A new report claims a single Fire and Rescue Service in Scotland will face major challenges, including "weak leadership" and "high spending".
The Scottish Government's policy of creating a single force by next April has been described as the most radical plan in the history of the modern fire service.
And, despite the arguments that the move will lead to greater efficiency and less bureaucracy, many people in Scotland remain to be convinced that the plans will have any benefits for communities.
On Thursday, an Accounts Commission report delivered its verdict on the scheme to trim the existing emergency organisations to just one centralised body which will happen in less than nine months.
The report claimed that a single fire service would face major challenges, including "weak leadership", "an inward-looking competitive culture" and "high spending."
Justice Secretary Kenny MacAskill said a single force would harness the best of Scotland's services.
He said: "This is about making sure we level up, it certainly won't be levelling down, we'll maintain the coninuity of services.

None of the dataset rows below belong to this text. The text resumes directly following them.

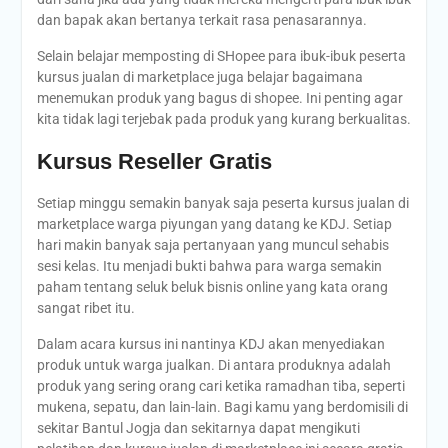
dan bapak akan bertanya terkait rasa penasarannya.
Selain belajar memposting di SHopee para ibuk-ibuk peserta
kursus jualan di marketplace juga belajar bagaimana
menemukan produk yang bagus di shopee. Ini penting agar
kita tidak lagi terjebak pada produk yang kurang berkualitas.
Kursus Reseller Gratis
Setiap minggu semakin banyak saja peserta kursus jualan di
marketplace warga piyungan yang datang ke KDJ. Setiap
hari makin banyak saja pertanyaan yang muncul sehabis
sesi kelas. Itu menjadi bukti bahwa para warga semakin
paham tentang seluk beluk bisnis online yang kata orang
sangat ribet itu.
Dalam acara kursus ini nantinya KDJ akan menyediakan
produk untuk warga jualkan. Di antara produknya adalah
produk yang sering orang cari ketika ramadhan tiba, seperti
mukena, sepatu, dan lain-lain. Bagi kamu yang berdomisili di
sekitar Bantul Jogja dan sekitarnya dapat mengikuti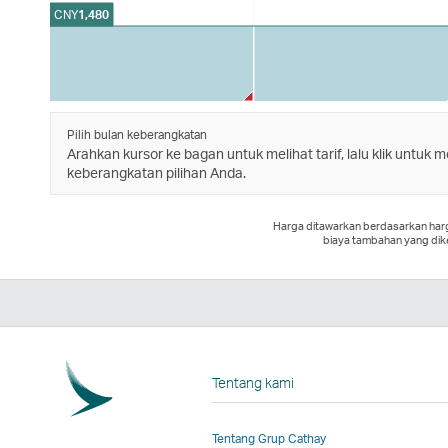
CNY
1,480
Pilih bulan keberangkatan
Arahkan kursor ke bagan untuk melihat tarif, lalu klik untuk m
keberangkatan pilihan Anda.
Harga ditawarkan berdasarkan harga 
biaya tambahan yang dik
Tentang kami
Tentang Grup Cathay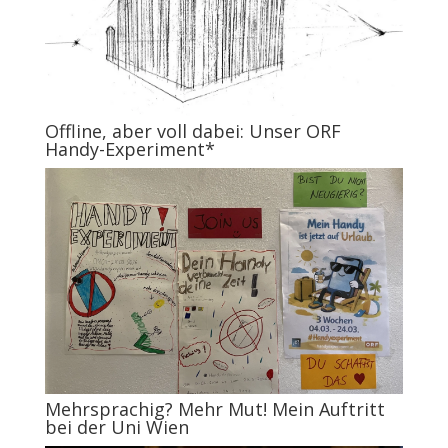
Offline, aber voll dabei: Unser ORF
Handy-Experiment*
Mehrsprachig? Mehr Mut! Mein Auftritt
bei der Uni Wien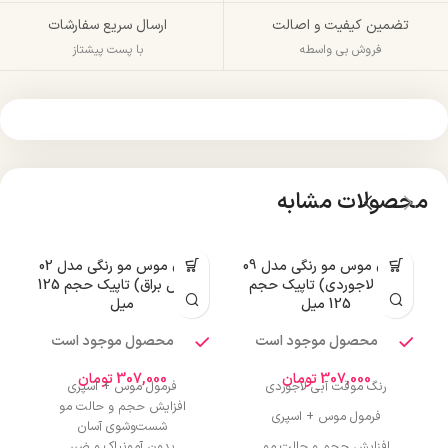
تضمین کیفیت و اصالت
ارسال سریع سفارشات
فروش بی واسطه
با پست پیشتاز
محصولات مشابه
اسپری موس مو رنگی مدل 09
اسپری موس مو رنگی مدل 02
(آبی لاجوردی) تاپیک حجم
(بنفش براق) تاپیک حجم 125
125 میل
میل
محصول موجود است
محصول موجود است
307,000
تومان
307,000
تومان
رنگ موقت آبی لاجوردی
فرمول موس + اسپری
افزایش حجم و حالت مو
فرمول موس + اسپری
شست‌وشوی آسان
افزایش حجم و حالت مو
بدون آمونیاک و ضرر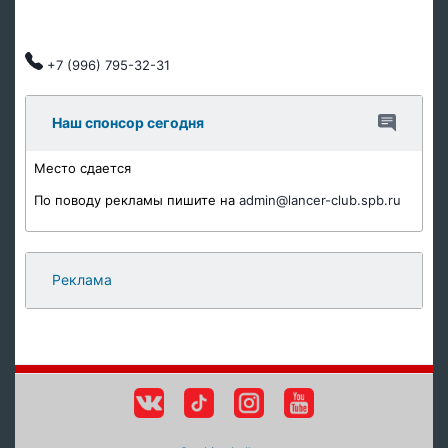
Автозапчасти
Клубные скидки, индивидуальный подход.
+7 (996) 795-32-31
Наш спонсор сегодня
Место сдается
По поводу рекламы пишите на
admin@lancer-club.spb.ru
Реклама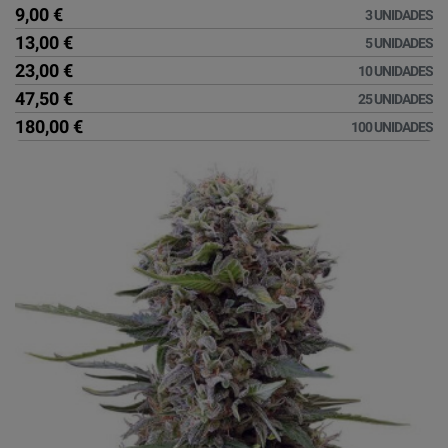
9,00 €
3 UNIDADES
13,00 €
5 UNIDADES
23,00 €
10 UNIDADES
47,50 €
25 UNIDADES
180,00 €
100 UNIDADES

"Where we can learn from best practice in another area we'll seek to make sure that is what is done."
The Government expects the new measure to save £293m over the course of 15 years.
And supporters claim the proposal was part of the manifesto, which preceded a stunning victory for Alex Salmond's Nationalist party at last year's Holyrood elections.
However, critics say the reforms will lead to increased risk for many parts of Scotland, particularly those out with the central belt and in isolated areas.